New book out Remembering Maurice F. Strong: Tributes and Reminiscences

Edited by former UNESCO Director-General Federico Mayor, Negoslave Ostojic and Roberto Savio, Belgrade, and published by the European Center for Peace and Development it is available as a free download here. 
Contributors include;
- Gro Harlem Brundtland
- Nitin Desai
- Elizabeth Dowdeswell
- Las-Goran Engfeldt
- Peter Hass
- Nay Htun
- Enrique Iglesias
- Ashok Khosla
- Tommy Koh
- Geoffrey Lipman
- Thomas Lovejoy
-Julia Marton-Lefevre
- Rajendra Pachauri
 -Shridath Ramphal
- Klaus Schwab
- Mirian Vilela
- James Wolfensohn

My contribution to the book - The Father of Sustainable Development 

The Maurice Strong story is an amazing one.
As I was very focused in the 1980s on UK domestic politics my first awareness of Maurice was not until the preparations for the Rio Earth Summit. By then I was at the United Nations Association – UK organizing town hall conferences in preparation for the Summit and an Earth Summit Rally. To supplement this, we had asked Maurice to write an article for the magazine we were producing to be sold in WH Smiths in the UK and a free four-page tabloid that would be given out at the town hall meetings.

If you are not of that generation it is very difficult to properly understand the impact that the Earth Summit in 1992 had not only on key environmental issues but also on the opening up of the United Nations to stakeholders. It helped a lot, I think, that Maurice had already organized Stockholm in 1972 and served as Executive Director of UNEP – the first one – and been part of the Brundtland Commission. He had also been an industry leader as well as an NGO leader in the years after Stockholm. He knew how the intergovernmental world worked, knew the key issues that needed to be moved forward, knew the key players and was able to craft the right coalitions to deliver on these issues.

The preparations for the Earth Summit were very interesting. Unlike other UN Summits where the Secretary-General of the Conference would just meet with governments, Maurice met with media and stakeholders in addition to governments in each place he visited while on the road. This helped enormously to galvanize interest in the Summit.  The Earth Summit outcomes were such an achievement to not only secure Agenda 21 – a blueprint for a sustainable planet, the Rio Declaration also a set of 27 principles to guide our work - but also two conventions on biodiversity and climate change. In his final statement to the conference Maurice said:

On climate change, we have taken a historic first step, but only a first step - not a sufficient step. Stabilizing the gaseous composition of the atmosphere is clearly the most urgent problem we will face in the 1990s. Yet the agreement signed here sets neither targets nor timetables. You must now act quickly to bring the climate convention and its protocols in line with what scientists are telling us - that carbon emissions must be cut by at least 60 per cent just to put the global warming trend on hold. It is too late for protracted discussions and delay.” (Strong 1992)

Being in Rio and caught up in the energy and belief that we had identified the problems and embarked on a clear journey to address them was an indescribably empowering moment.

_Data shown:_

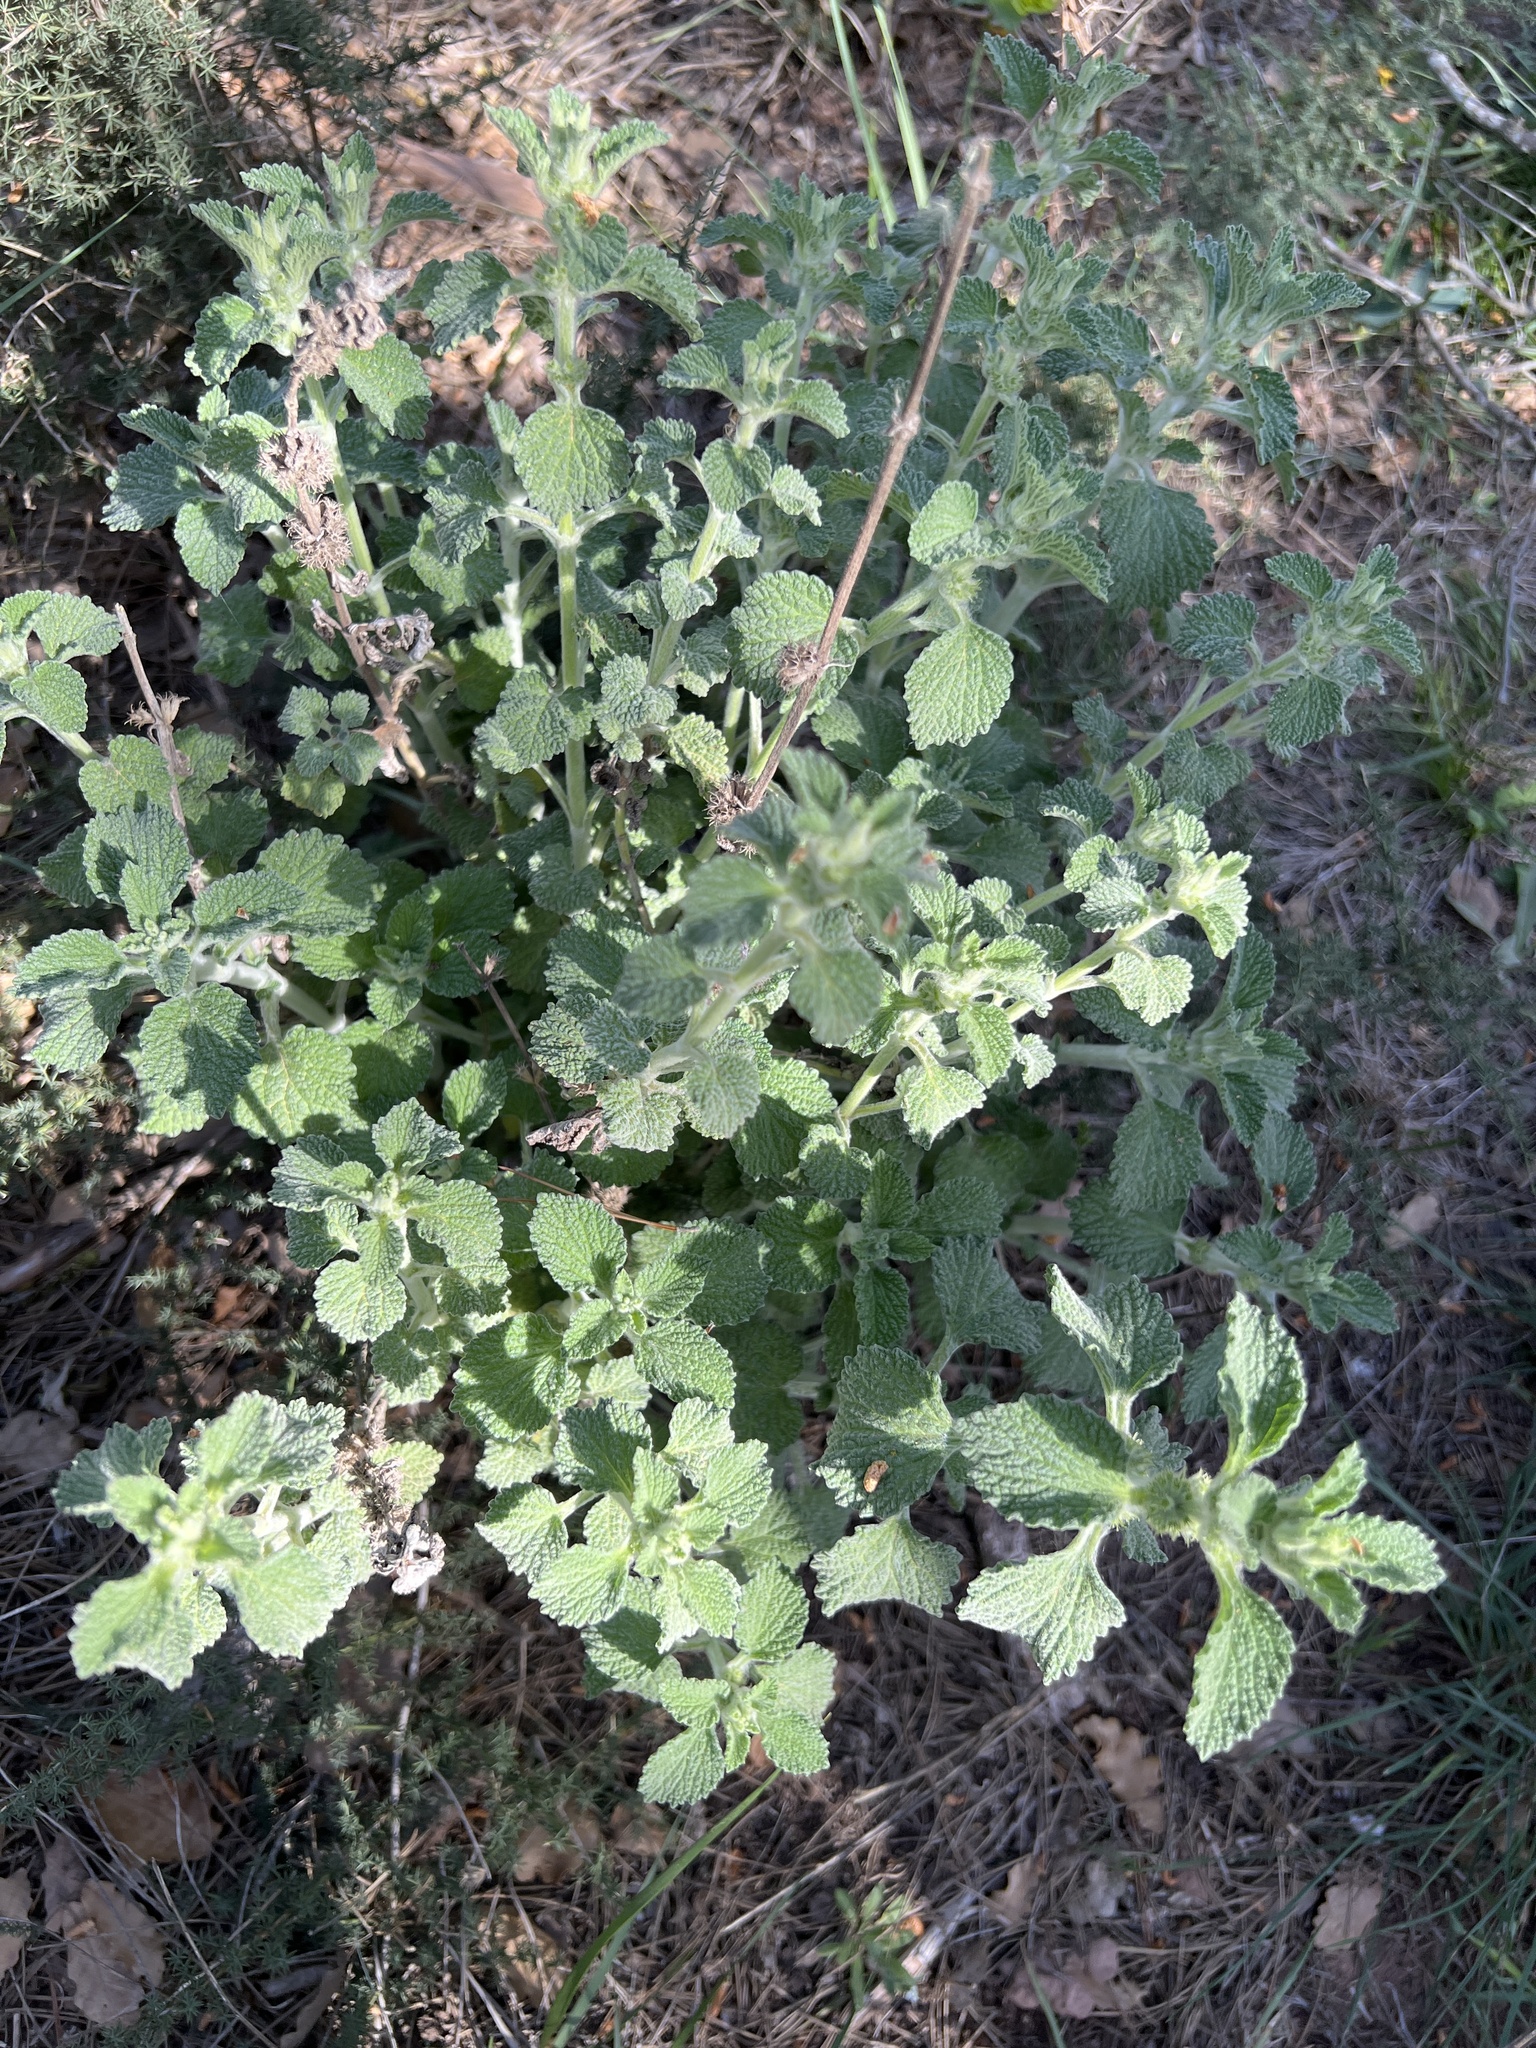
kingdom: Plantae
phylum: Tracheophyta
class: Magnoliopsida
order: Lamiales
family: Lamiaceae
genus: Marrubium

_Aim 1:_ In the Maurice Strong tribute, which organization published the book of tributes and reminiscences?
_Aim 2:_ Reproduce word for word the passage of the Maurice Strong tribute that opens with the words "If you are not" and closes with "on these issues.".

_Exercise solution 1:_ The European Center for Peace and Development published it.

_Exercise solution 2:_
If you are not of that generation it is very difficult to properly understand the impact that the Earth Summit in 1992 had not only on key environmental issues but also on the opening up of the United Nations to stakeholders. It helped a lot, I think, that Maurice had already organized Stockholm in 1972 and served as Executive Director of UNEP – the first one – and been part of the Brundtland Commission. He had also been an industry leader as well as an NGO leader in the years after Stockholm. He knew how the intergovernmental world worked, knew the key issues that needed to be moved forward, knew the key players and was able to craft the right coalitions to deliver on these issues.